Una pareja se había interesado durante muchos años por la vida en una tiny house.

Poco antes de jubilarse, Trish y Kim decidieron por fin hacer realidad su sueño.

En lugar de conservar una casa grande, eligieron una vida más sencilla y tranquila.

Su nuevo hogar es una acogedora tiny house de unos 280 pies cuadrados.

Allí viven junto con sus dos perros, Tuck y Cooper.

Al principio, la idea de reducir tanto su espacio no fue fácil.

Con el paso de los años habían acumulado muchas cosas, de las que tuvieron que desprenderse poco a poco.

Pero cuanto menos poseían, más libres se sentían.

El momento decisivo llegó cuando descubrieron una comunidad de tiny houses en Texas.

Allí encontraron no solo un lugar donde vivir, sino también vecinos amables y una sensación de familia.

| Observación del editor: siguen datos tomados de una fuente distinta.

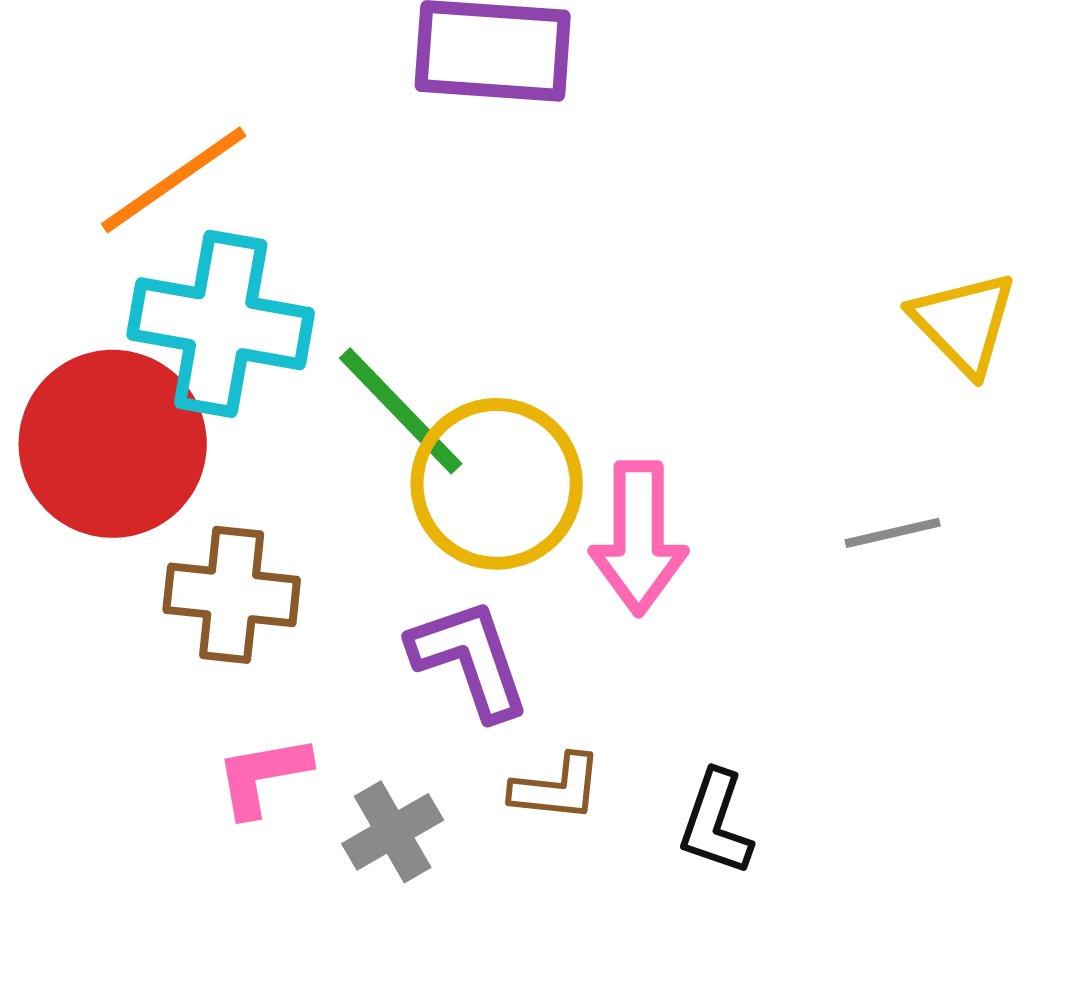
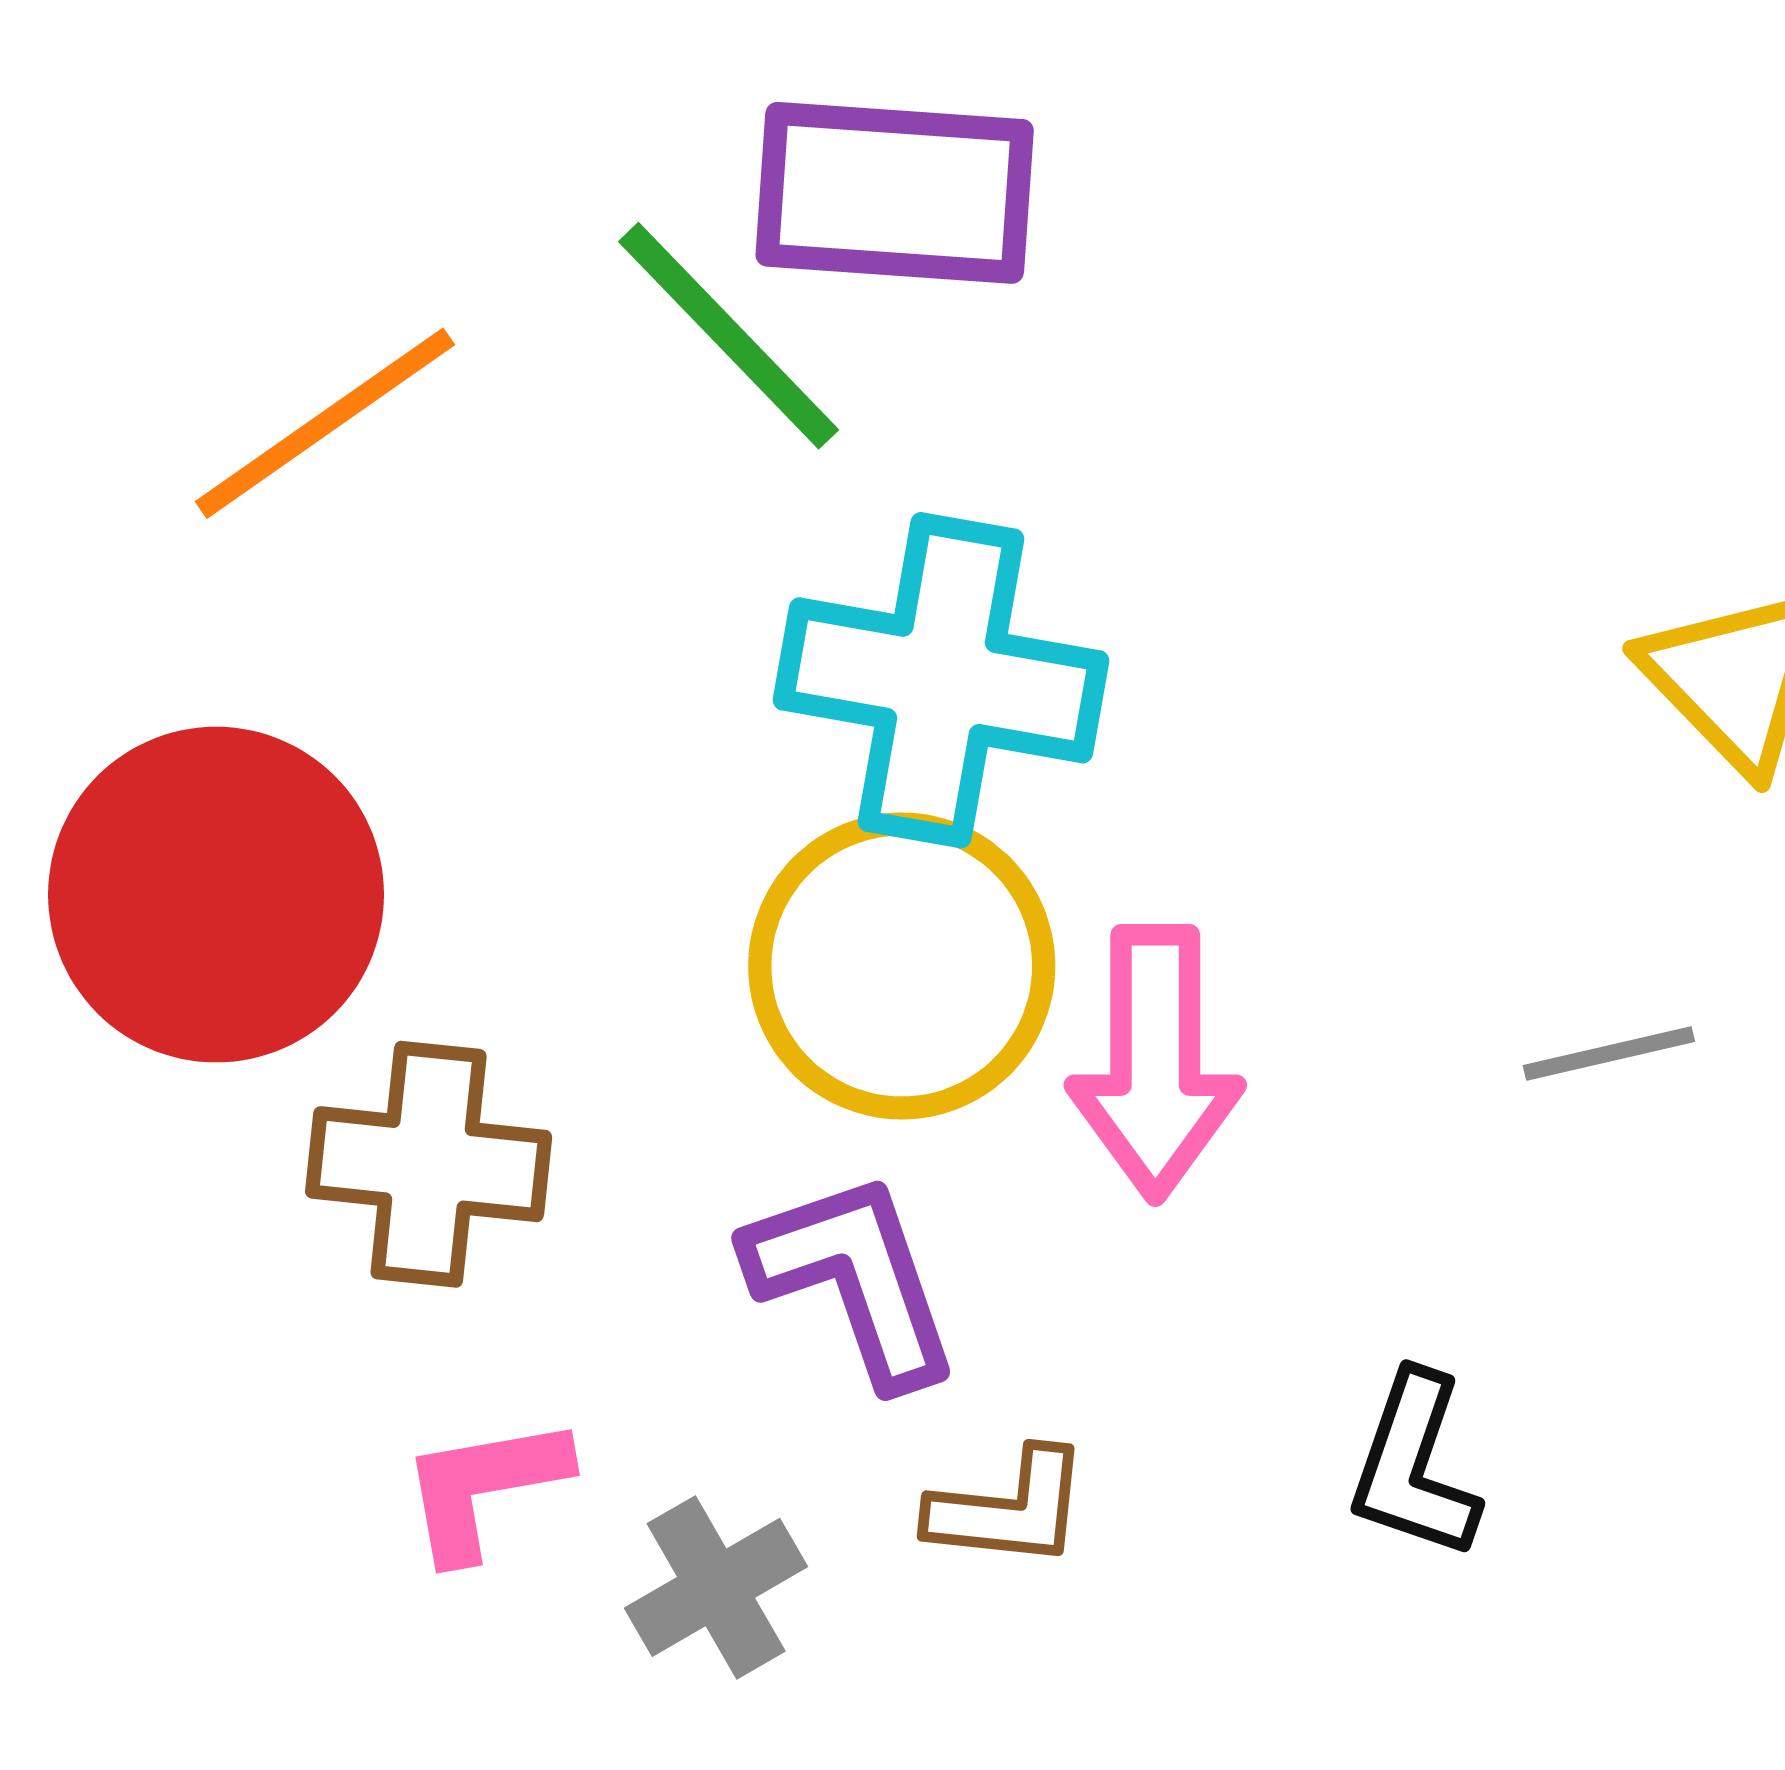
cyan cross: (221, 324) -> (941, 680), moved
green line: (401, 411) -> (729, 336), moved
black L-shape: (716, 823) -> (1414, 1466), moved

La comunidad era tranquila, segura, abierta y muy amigable con los perros.

Eso encajaba exactamente con la vida que Trish y Kim deseaban para su jubilación.

Después de la jubilación oficial de Kim, hicieron la mudanza definitiva.

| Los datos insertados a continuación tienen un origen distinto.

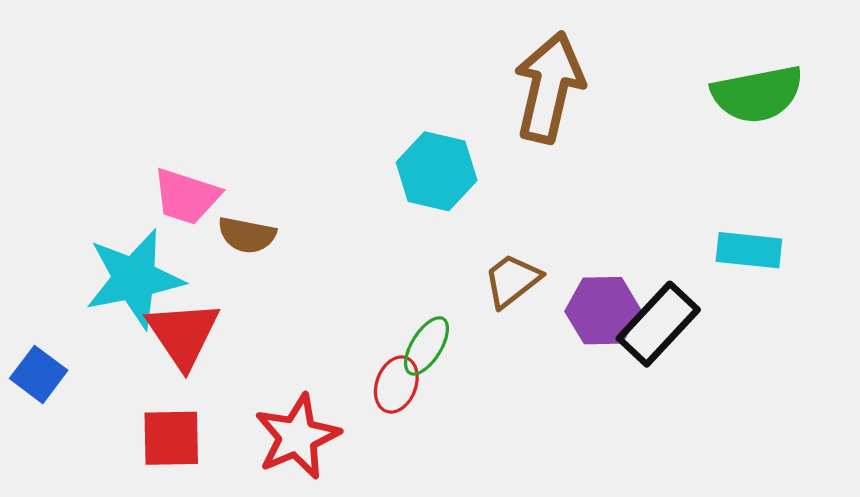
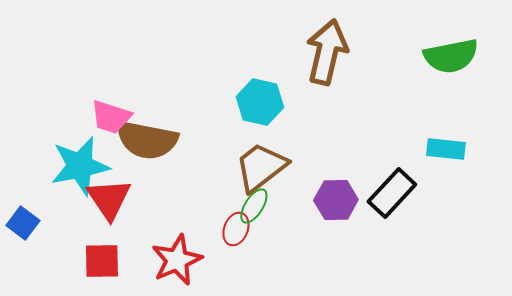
brown semicircle: (247, 235) -> (147, 140), size x1.8
brown trapezoid: (512, 280) -> (261, 167), moved, size x1.5
purple hexagon: (603, 311) -> (336, 200), moved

Su antigua casa era mucho más grande, pero el nuevo hogar pequeño les parecía más práctico y más ligero para vivir.

La pequeña casa recibió el cariñoso nombre de «Dragonfly Cottage».

Aunque es pequeña, cada espacio fue utilizado de manera inteligente.

El espacio abierto conecta la zona de dormir con la sala de estar.

Un sofá cama ahorra espacio y al mismo tiempo ofrece comodidad.

Las paredes claras, los suelos luminosos y el diseño abierto hacen que la casa parezca más grande.

La cocina también fue planificada de forma muy práctica.

Allí hay espacio de almacenamiento, una isla de cocina, un fregadero grande e incluso lugar para una lavadora y una secadora.

El baño también fue diseñado para ser cómodo y útil durante muchos años.

Para la pareja era especialmente importante que la casa siguiera siendo práctica incluso con el paso de los años.

En el aspecto financiero, la mudanza también les trajo un gran alivio.

Sin hipoteca y con gastos mensuales mucho más bajos, pueden disfrutar de su jubilación con más tranquilidad.

Para Trish y Kim, esta nueva vida no significa renunciar a algo, sino ganar libertad.

Tienen menos desorden, menos preocupaciones y más tiempo para lo que realmente les importa.

Su tiny house demuestra que una casa más pequeña a veces puede llevar a una felicidad más grande.

Hoy viven de manera más tranquila, más consciente y más satisfecha que antes.

Para ellos, Dragonfly Cottage no es solo una casa, sino el comienzo de una nueva etapa en la vida.